[Data extracted from a collection]
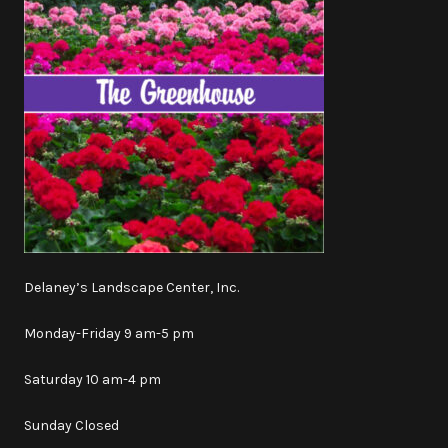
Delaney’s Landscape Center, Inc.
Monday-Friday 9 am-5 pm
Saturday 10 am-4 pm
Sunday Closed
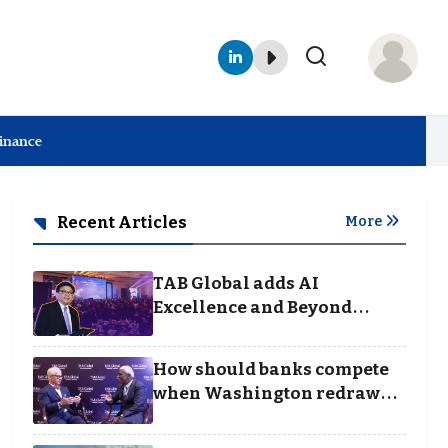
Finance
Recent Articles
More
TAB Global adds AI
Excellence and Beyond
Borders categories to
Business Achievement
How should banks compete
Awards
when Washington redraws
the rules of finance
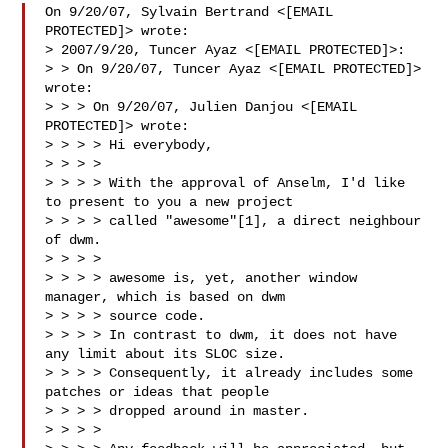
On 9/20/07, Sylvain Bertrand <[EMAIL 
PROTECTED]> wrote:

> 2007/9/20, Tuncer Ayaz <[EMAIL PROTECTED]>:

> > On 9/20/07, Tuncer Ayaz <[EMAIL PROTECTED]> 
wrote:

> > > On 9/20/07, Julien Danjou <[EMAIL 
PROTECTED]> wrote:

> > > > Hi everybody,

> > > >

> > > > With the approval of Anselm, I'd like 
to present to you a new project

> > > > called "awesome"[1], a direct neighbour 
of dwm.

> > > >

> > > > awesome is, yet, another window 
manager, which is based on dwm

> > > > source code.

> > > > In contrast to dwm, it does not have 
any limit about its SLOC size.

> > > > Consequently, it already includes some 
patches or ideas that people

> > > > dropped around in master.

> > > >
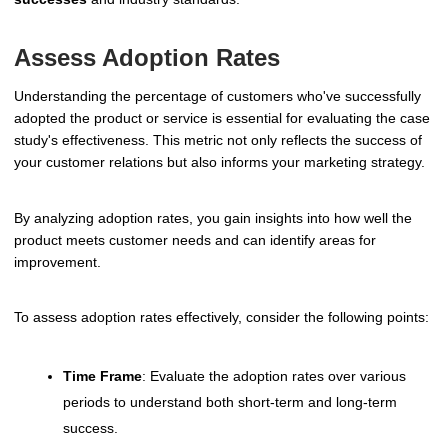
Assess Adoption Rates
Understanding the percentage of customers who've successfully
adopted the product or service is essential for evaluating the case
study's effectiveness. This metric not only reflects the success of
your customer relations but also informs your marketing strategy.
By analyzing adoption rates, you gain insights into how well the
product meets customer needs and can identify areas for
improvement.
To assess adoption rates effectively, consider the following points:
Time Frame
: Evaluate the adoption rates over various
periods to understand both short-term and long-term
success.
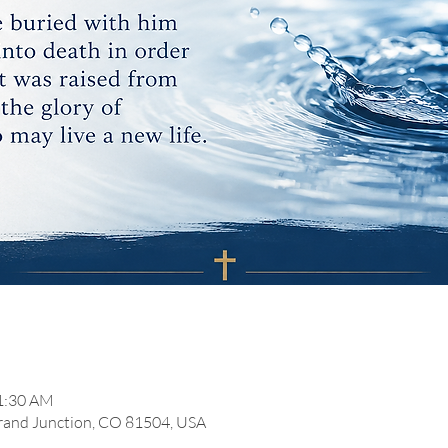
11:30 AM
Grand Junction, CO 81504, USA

==

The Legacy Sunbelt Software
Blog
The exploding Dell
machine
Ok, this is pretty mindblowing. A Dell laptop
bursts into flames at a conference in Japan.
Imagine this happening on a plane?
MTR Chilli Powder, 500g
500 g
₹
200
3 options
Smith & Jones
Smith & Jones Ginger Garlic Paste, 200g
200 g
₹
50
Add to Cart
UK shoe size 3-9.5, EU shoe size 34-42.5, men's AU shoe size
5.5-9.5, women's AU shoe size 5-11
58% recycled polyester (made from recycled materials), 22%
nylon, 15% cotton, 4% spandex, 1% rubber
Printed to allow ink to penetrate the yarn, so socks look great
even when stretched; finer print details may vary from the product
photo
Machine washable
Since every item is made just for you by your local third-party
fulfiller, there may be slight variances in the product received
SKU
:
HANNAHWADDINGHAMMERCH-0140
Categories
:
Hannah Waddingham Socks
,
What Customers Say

...

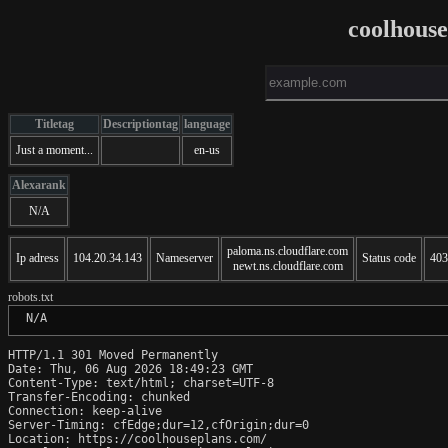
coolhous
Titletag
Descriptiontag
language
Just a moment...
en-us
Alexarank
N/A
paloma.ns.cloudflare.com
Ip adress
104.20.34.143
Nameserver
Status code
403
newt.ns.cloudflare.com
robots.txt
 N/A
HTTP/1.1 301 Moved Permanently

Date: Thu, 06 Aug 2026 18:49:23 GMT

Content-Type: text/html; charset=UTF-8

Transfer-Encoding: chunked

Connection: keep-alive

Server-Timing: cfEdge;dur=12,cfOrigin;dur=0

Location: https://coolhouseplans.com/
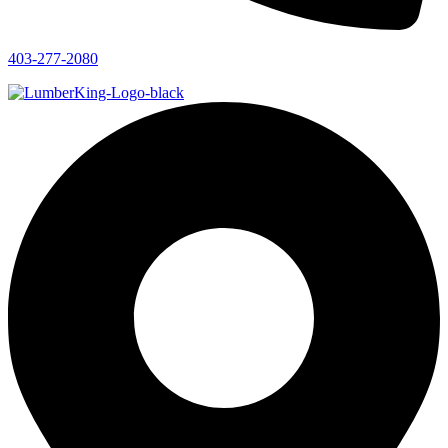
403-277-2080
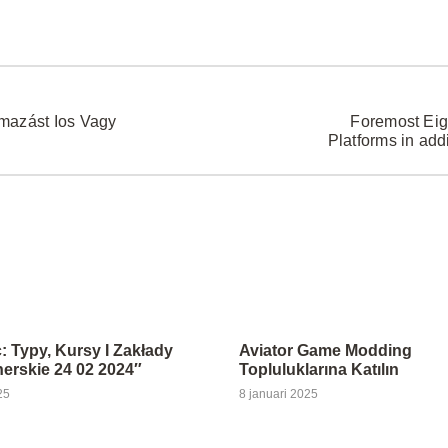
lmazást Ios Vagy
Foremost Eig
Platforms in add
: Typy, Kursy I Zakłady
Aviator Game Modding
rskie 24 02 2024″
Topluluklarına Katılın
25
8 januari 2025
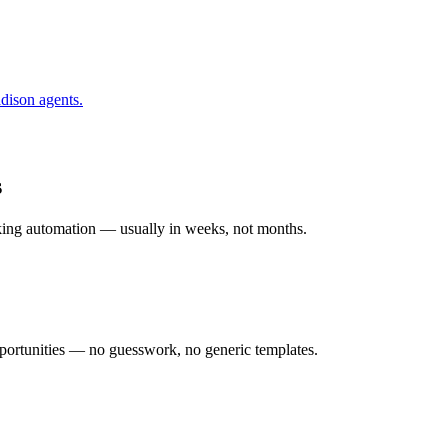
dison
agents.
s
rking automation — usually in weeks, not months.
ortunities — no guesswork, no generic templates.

* What the task requires
Duplicate the lines above between the line holding "Date: Thu, 06 Aug 2026 18:49:23 GMT" and the line holding "ortunities — no", inclusive, keeping them word for word. Leave the pictures out of your answer.

* Answer box
Date: Thu, 06 Aug 2026 18:49:23 GMT

Content-Type: text/html; charset=UTF-8

Transfer-Encoding: chunked

Connection: keep-alive

Server-Timing: cfEdge;dur=12,cfOrigin;dur=0

Location: https://coolhouseplans.com/
403-277-2080
lmazást Ios Vagy
Foremost Eig
Platforms in add
: Typy, Kursy I Zakłady
Aviator Game Modding
rskie 24 02 2024″
Topluluklarına Katılın
25
8 januari 2025
dison
agents.
s
rking automation — usually in weeks, not months.
ortunities — no guesswork, no generic templates.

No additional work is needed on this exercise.